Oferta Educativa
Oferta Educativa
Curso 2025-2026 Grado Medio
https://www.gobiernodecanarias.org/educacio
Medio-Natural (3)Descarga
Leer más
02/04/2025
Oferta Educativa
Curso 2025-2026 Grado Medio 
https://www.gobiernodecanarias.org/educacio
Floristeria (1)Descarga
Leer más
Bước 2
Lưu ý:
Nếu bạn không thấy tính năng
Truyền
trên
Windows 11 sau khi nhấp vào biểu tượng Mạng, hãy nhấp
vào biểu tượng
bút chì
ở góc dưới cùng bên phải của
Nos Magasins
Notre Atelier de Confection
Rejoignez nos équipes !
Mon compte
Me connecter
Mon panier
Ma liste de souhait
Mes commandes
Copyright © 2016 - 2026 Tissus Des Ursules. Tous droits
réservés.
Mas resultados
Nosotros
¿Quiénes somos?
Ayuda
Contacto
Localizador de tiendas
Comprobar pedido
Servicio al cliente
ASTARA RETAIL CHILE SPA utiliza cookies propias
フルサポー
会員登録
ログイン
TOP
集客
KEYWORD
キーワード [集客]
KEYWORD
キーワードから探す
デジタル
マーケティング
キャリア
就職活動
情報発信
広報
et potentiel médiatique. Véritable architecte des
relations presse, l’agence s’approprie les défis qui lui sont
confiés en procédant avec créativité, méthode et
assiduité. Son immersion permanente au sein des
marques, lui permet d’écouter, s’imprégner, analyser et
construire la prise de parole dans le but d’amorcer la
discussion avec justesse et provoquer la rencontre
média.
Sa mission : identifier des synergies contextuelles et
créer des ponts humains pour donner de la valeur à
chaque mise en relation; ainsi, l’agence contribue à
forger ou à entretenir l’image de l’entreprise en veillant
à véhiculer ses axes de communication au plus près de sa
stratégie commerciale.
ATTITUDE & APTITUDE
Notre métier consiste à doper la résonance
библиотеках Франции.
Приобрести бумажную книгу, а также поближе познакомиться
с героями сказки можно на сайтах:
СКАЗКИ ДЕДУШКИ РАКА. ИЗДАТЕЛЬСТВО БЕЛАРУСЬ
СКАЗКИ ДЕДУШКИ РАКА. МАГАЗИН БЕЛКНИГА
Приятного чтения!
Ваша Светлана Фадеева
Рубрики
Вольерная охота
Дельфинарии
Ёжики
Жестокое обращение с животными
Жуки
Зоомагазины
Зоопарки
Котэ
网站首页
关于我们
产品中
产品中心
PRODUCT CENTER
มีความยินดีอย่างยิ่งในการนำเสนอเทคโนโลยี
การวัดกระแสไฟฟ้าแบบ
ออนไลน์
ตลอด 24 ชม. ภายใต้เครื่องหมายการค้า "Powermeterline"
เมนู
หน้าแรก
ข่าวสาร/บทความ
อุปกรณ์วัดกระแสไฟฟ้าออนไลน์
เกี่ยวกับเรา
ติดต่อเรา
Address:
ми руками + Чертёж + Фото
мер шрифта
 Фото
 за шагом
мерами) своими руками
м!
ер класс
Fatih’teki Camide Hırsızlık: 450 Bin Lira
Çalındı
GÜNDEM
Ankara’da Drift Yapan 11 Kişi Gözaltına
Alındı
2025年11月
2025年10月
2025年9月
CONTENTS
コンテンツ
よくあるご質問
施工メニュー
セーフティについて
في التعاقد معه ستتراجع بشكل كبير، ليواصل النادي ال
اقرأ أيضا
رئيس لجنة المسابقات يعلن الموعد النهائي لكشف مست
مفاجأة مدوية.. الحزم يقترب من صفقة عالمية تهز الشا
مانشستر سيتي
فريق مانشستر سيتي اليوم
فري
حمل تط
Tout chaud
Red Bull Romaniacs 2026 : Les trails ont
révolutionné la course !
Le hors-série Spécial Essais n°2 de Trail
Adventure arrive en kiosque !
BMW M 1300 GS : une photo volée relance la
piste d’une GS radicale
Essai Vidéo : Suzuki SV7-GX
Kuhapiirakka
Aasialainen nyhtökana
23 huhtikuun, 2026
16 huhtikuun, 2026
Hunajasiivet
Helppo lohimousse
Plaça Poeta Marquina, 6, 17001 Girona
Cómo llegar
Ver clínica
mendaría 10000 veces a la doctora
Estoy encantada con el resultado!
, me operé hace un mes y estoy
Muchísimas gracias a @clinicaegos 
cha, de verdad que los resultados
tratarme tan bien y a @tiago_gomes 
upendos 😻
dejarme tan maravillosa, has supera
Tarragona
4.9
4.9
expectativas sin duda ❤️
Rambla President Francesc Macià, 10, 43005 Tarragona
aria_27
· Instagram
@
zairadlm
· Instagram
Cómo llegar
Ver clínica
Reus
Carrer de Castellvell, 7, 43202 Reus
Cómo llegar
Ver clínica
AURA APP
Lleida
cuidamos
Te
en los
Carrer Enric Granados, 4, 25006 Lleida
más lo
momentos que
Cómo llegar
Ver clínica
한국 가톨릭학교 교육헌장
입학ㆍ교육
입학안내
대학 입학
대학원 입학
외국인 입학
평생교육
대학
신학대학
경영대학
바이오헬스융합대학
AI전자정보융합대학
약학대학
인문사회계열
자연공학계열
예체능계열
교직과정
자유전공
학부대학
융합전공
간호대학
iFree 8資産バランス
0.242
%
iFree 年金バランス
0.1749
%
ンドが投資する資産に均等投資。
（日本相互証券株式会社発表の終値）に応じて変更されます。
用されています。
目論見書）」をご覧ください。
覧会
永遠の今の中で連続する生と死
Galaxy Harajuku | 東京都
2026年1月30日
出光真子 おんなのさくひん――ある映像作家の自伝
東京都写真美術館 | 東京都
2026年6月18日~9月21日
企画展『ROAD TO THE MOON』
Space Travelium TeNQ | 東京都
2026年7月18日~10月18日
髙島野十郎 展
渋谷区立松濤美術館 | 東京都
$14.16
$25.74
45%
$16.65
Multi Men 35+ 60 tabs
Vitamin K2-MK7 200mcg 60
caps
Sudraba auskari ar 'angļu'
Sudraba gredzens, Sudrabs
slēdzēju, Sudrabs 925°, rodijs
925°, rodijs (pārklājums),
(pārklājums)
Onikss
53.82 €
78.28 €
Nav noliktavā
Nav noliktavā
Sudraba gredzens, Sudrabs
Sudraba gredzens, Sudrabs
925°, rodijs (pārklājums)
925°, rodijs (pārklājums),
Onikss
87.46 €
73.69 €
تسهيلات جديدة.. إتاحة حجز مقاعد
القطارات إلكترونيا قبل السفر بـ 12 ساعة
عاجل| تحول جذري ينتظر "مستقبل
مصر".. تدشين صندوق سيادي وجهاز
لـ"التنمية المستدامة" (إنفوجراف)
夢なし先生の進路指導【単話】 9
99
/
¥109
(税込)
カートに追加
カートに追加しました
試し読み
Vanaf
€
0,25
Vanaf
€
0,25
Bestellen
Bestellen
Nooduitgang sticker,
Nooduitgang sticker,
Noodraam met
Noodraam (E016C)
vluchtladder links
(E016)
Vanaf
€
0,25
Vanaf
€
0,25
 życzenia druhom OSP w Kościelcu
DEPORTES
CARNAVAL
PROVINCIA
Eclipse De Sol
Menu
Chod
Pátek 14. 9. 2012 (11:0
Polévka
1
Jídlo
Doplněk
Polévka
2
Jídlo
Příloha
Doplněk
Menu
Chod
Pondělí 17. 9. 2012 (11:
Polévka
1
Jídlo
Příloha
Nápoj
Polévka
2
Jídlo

__What to produce__:
Please render the rows, from their first line through the line containing "Mes commandes", as a Markdown table with two columns, Number and Line, giving each line its running number and skipping blank lines.

__Result of this task__:
| Number | Line |
|---|---|
| 1 | Oferta Educativa |
| 2 | Oferta Educativa |
| 3 | Curso 2025-2026 Grado Medio |
| 4 | https://www.gobiernodecanarias.org/educacio |
| 5 | Medio-Natural (3)Descarga |
| 6 | Leer más |
| 7 | 02/04/2025 |
| 8 | Oferta Educativa |
| 9 | Curso 2025-2026 Grado Medio  |
| 10 | https://www.gobiernodecanarias.org/educacio |
| 11 | Floristeria (1)Descarga |
| 12 | Leer más |
| 13 | Bước 2 |
| 14 | Lưu ý: |
| 15 | Nếu bạn không thấy tính năng |
| 16 | Truyền |
| 17 | trên |
| 18 | Windows 11 sau khi nhấp vào biểu tượng Mạng, hãy nhấp |
| 19 | vào biểu tượng |
| 20 | bút chì |
| 21 | ở góc dưới cùng bên phải của |
| 22 | Nos Magasins |
| 23 | Notre Atelier de Confection |
| 24 | Rejoignez nos équipes ! |
| 25 | Mon compte |
| 26 | Me connecter |
| 27 | Mon panier |
| 28 | Ma liste de souhait |
| 29 | Mes commandes |